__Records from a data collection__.
---*---

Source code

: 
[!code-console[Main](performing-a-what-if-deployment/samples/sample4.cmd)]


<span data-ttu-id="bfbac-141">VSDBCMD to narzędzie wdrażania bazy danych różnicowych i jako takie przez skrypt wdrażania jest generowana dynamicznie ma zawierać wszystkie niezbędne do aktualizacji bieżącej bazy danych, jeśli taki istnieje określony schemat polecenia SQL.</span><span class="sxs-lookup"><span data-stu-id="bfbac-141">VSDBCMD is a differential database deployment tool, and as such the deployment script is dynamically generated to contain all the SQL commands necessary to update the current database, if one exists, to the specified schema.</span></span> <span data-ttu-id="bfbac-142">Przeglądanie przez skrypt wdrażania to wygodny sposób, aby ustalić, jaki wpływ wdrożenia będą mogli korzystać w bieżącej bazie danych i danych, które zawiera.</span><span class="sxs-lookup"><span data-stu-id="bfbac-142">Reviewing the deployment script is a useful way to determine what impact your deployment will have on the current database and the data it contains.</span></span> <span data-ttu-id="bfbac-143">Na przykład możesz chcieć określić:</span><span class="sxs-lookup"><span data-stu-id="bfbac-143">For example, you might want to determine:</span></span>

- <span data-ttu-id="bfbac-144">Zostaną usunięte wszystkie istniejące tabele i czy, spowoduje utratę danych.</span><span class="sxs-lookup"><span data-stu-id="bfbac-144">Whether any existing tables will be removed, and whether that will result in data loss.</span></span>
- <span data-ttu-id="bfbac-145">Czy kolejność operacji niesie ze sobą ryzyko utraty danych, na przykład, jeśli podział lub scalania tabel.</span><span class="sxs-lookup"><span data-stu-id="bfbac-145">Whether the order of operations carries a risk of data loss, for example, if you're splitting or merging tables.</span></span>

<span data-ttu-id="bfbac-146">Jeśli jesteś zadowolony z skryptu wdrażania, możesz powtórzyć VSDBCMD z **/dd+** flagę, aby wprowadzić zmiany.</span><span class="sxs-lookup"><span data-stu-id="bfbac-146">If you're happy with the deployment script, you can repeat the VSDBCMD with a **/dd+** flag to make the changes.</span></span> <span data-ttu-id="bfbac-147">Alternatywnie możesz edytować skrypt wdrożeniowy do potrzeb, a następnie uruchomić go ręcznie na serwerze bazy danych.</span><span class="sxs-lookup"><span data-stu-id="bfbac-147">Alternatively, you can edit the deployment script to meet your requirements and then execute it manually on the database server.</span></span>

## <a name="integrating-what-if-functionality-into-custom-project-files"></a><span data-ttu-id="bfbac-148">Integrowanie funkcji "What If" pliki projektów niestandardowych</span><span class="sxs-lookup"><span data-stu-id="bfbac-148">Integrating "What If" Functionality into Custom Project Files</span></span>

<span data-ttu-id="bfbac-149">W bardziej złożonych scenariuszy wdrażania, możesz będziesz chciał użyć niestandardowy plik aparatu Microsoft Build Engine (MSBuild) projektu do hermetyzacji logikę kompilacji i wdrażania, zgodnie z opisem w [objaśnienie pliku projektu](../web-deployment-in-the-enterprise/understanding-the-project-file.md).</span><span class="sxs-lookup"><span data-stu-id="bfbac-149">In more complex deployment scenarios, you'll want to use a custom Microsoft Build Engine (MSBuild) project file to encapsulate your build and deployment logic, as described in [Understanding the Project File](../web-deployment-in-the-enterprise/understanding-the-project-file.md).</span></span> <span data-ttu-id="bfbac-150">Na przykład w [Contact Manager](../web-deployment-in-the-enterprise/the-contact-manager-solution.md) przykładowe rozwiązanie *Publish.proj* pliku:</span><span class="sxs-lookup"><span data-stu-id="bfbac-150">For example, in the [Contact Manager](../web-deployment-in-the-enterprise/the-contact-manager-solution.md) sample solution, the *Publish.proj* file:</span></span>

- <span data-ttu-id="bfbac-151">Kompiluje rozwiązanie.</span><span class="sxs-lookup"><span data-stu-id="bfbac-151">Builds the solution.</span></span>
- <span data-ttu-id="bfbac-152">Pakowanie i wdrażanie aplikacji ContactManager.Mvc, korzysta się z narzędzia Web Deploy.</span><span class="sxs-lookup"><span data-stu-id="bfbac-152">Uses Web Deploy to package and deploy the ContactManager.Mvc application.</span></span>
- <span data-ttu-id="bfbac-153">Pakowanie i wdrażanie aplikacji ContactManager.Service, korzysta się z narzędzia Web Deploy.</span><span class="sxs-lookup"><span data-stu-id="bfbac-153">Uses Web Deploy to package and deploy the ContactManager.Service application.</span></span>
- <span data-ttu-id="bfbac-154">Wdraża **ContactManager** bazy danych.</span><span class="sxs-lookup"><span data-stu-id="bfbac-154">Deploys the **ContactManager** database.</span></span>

---*---

__Your goal__.
Nothing may change. Retype all of the entries.

__Written answer__.
Source code

: 
[!code-console[Main](performing-a-what-if-deployment/samples/sample4.cmd)]


<span data-ttu-id="bfbac-141">VSDBCMD to narzędzie wdrażania bazy danych różnicowych i jako takie przez skrypt wdrażania jest generowana dynamicznie ma zawierać wszystkie niezbędne do aktualizacji bieżącej bazy danych, jeśli taki istnieje określony schemat polecenia SQL.</span><span class="sxs-lookup"><span data-stu-id="bfbac-141">VSDBCMD is a differential database deployment tool, and as such the deployment script is dynamically generated to contain all the SQL commands necessary to update the current database, if one exists, to the specified schema.</span></span> <span data-ttu-id="bfbac-142">Przeglądanie przez skrypt wdrażania to wygodny sposób, aby ustalić, jaki wpływ wdrożenia będą mogli korzystać w bieżącej bazie danych i danych, które zawiera.</span><span class="sxs-lookup"><span data-stu-id="bfbac-142">Reviewing the deployment script is a useful way to determine what impact your deployment will have on the current database and the data it contains.</span></span> <span data-ttu-id="bfbac-143">Na przykład możesz chcieć określić:</span><span class="sxs-lookup"><span data-stu-id="bfbac-143">For example, you might want to determine:</span></span>

- <span data-ttu-id="bfbac-144">Zostaną usunięte wszystkie istniejące tabele i czy, spowoduje utratę danych.</span><span class="sxs-lookup"><span data-stu-id="bfbac-144">Whether any existing tables will be removed, and whether that will result in data loss.</span></span>
- <span data-ttu-id="bfbac-145">Czy kolejność operacji niesie ze sobą ryzyko utraty danych, na przykład, jeśli podział lub scalania tabel.</span><span class="sxs-lookup"><span data-stu-id="bfbac-145">Whether the order of operations carries a risk of data loss, for example, if you're splitting or merging tables.</span></span>

<span data-ttu-id="bfbac-146">Jeśli jesteś zadowolony z skryptu wdrażania, możesz powtórzyć VSDBCMD z **/dd+** flagę, aby wprowadzić zmiany.</span><span class="sxs-lookup"><span data-stu-id="bfbac-146">If you're happy with the deployment script, you can repeat the VSDBCMD with a **/dd+** flag to make the changes.</span></span> <span data-ttu-id="bfbac-147">Alternatywnie możesz edytować skrypt wdrożeniowy do potrzeb, a następnie uruchomić go ręcznie na serwerze bazy danych.</span><span class="sxs-lookup"><span data-stu-id="bfbac-147">Alternatively, you can edit the deployment script to meet your requirements and then execute it manually on the database server.</span></span>

## <a name="integrating-what-if-functionality-into-custom-project-files"></a><span data-ttu-id="bfbac-148">Integrowanie funkcji "What If" pliki projektów niestandardowych</span><span class="sxs-lookup"><span data-stu-id="bfbac-148">Integrating "What If" Functionality into Custom Project Files</span></span>

<span data-ttu-id="bfbac-149">W bardziej złożonych scenariuszy wdrażania, możesz będziesz chciał użyć niestandardowy plik aparatu Microsoft Build Engine (MSBuild) projektu do hermetyzacji logikę kompilacji i wdrażania, zgodnie z opisem w [objaśnienie pliku projektu](../web-deployment-in-the-enterprise/understanding-the-project-file.md).</span><span class="sxs-lookup"><span data-stu-id="bfbac-149">In more complex deployment scenarios, you'll want to use a custom Microsoft Build Engine (MSBuild) project file to encapsulate your build and deployment logic, as described in [Understanding the Project File](../web-deployment-in-the-enterprise/understanding-the-project-file.md).</span></span> <span data-ttu-id="bfbac-150">Na przykład w [Contact Manager](../web-deployment-in-the-enterprise/the-contact-manager-solution.md) przykładowe rozwiązanie *Publish.proj* pliku:</span><span class="sxs-lookup"><span data-stu-id="bfbac-150">For example, in the [Contact Manager](../web-deployment-in-the-enterprise/the-contact-manager-solution.md) sample solution, the *Publish.proj* file:</span></span>

- <span data-ttu-id="bfbac-151">Kompiluje rozwiązanie.</span><span class="sxs-lookup"><span data-stu-id="bfbac-151">Builds the solution.</span></span>
- <span data-ttu-id="bfbac-152">Pakowanie i wdrażanie aplikacji ContactManager.Mvc, korzysta się z narzędzia Web Deploy.</span><span class="sxs-lookup"><span data-stu-id="bfbac-152">Uses Web Deploy to package and deploy the ContactManager.Mvc application.</span></span>
- <span data-ttu-id="bfbac-153">Pakowanie i wdrażanie aplikacji ContactManager.Service, korzysta się z narzędzia Web Deploy.</span><span class="sxs-lookup"><span data-stu-id="bfbac-153">Uses Web Deploy to package and deploy the ContactManager.Service application.</span></span>
- <span data-ttu-id="bfbac-154">Wdraża **ContactManager** bazy danych.</span><span class="sxs-lookup"><span data-stu-id="bfbac-154">Deploys the **ContactManager** database.</span></span>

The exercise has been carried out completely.